SELECTED TEXT:
************

There are many behaviours needed for a well-established training program. Foundation behaviours such as call overs, control, and stations help your program to develop, and increase the level of your behaviours. If you are interested in our top 10 foundation behaviours and their criteria, read about them here. Foundations for medical behaviours are very important for a clear, positive outcome for the vet.
The Modern Zoo
The modern zoo conditions their animals for a variety of proactive medical procedures to ensure better care for their animals. Zookeepers are educated for behaviour modification techniques and animal training becomes part of the animals daily life. Interestingly, often many areas of behaviour modification do not involve the veterinarian. This presents major challenges during the conditioning of medical behaviours. We need to know what the vet bring with them and what is expected in terms of the procedure so we can properly prepare the behaviour.
Desensitisation and Counter Conditioning
In order to teach an animal the challenging medical behaviours we need the foundation that fits with these behaviours. We have to teach the animal that particular objects, situations and people are positive. We need to teach the animal that the situation that has been negative in the past is positive. The techniques used are called desensitisation and counter conditioning. We can’t forget that small little light that goes on and off, or the smell and feeling of the gel that has to be applied before the probe touches the animal. Even the vibration from the probe, there can be many details you wouldn’t think of that your animal might be nervous of. Any smell, sound, feeling and other extras has to be introduced in your training session for the animal to get used to.
There are many different reasons to do an ultrasound, radiograph, blood sample or saliva sample with an animal. Ultrasound in often used to look for a baby, eggs, or follicles. Often animal is conditioned to show the side closest to where the baby might be. What would happen if the vet asks you to change the position to be able to see better? In many cases the animal is only conditioned to give one side not the other. This is a common issue we as trainers can overlook. We need to think about all the possible scenarios related to that behaviour. This is where getting the veterinarian staff involved is crucial for a successful program.

************

Reproduce the part of the zoo animal training text starting with "There are many different" and going on through "a successful program.". These items have no connection to the zoo animal training text.

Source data
************

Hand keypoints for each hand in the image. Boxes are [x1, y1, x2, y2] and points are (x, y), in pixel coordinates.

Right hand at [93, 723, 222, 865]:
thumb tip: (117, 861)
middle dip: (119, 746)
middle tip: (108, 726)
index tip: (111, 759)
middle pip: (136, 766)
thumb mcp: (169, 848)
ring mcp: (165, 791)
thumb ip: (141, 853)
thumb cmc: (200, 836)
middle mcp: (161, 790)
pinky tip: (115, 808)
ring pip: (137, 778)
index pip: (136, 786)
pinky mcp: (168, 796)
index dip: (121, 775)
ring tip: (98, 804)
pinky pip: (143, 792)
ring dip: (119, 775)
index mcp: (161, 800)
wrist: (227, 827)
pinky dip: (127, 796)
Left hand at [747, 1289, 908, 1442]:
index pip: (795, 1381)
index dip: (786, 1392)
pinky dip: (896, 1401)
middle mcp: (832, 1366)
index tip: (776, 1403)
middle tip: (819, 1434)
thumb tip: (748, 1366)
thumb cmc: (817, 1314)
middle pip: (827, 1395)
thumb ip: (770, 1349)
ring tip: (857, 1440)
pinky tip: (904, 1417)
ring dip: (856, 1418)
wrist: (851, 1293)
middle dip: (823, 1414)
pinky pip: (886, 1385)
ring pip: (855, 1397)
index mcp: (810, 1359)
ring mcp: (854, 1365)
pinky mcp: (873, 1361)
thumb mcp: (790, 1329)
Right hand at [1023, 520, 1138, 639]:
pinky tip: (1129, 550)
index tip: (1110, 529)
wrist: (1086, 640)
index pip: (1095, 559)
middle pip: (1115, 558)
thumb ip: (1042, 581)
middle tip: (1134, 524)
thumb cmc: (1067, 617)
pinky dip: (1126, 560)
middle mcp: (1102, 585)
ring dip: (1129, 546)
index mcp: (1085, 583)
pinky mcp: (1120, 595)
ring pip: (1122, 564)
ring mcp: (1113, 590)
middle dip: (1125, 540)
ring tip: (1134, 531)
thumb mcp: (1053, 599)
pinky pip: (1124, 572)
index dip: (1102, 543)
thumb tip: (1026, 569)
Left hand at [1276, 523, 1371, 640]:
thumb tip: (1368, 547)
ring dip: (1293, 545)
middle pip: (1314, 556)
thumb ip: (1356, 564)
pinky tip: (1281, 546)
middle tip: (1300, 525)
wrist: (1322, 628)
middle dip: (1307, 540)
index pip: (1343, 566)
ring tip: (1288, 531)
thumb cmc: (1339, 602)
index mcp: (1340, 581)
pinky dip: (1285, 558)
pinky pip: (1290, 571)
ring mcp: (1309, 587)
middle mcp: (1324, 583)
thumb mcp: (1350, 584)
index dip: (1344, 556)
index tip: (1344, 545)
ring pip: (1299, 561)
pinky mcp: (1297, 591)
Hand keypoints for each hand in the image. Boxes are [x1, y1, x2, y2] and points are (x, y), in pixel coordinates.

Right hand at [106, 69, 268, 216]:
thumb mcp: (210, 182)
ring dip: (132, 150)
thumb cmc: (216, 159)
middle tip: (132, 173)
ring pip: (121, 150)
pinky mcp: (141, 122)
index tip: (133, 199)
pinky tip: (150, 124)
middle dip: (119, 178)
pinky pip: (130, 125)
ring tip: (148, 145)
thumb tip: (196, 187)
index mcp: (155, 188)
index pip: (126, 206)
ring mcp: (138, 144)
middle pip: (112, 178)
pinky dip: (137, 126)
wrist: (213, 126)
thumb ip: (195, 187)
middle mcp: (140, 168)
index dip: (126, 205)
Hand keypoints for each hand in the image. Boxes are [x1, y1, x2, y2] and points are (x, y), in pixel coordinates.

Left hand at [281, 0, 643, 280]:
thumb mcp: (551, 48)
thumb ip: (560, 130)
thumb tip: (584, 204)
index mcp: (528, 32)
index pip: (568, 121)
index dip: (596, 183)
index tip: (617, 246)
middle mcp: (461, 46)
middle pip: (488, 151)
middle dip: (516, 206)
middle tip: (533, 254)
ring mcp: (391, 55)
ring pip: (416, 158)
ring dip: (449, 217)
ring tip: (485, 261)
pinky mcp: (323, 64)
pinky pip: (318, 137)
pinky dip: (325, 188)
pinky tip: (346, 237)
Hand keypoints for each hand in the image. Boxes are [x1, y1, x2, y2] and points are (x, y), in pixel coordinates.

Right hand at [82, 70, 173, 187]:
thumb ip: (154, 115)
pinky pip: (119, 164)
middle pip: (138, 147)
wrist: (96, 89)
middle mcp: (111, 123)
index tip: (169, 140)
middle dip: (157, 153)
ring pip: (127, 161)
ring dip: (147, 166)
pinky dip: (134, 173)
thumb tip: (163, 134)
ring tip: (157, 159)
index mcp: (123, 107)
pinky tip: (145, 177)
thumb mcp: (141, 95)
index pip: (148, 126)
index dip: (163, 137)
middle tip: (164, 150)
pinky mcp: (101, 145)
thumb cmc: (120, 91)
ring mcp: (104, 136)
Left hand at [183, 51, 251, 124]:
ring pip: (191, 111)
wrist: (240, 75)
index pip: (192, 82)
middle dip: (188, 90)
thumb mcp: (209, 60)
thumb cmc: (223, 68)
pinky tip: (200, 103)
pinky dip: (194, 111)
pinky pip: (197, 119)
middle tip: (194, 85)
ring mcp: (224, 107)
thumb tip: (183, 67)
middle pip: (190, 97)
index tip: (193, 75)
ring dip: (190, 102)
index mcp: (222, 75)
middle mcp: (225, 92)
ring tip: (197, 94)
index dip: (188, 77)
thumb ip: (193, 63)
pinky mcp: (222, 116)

************

OUTPUT OF THE TASK:
There are many different reasons to do an ultrasound, radiograph, blood sample or saliva sample with an animal. Ultrasound in often used to look for a baby, eggs, or follicles. Often animal is conditioned to show the side closest to where the baby might be. What would happen if the vet asks you to change the position to be able to see better? In many cases the animal is only conditioned to give one side not the other. This is a common issue we as trainers can overlook. We need to think about all the possible scenarios related to that behaviour. This is where getting the veterinarian staff involved is crucial for a successful program.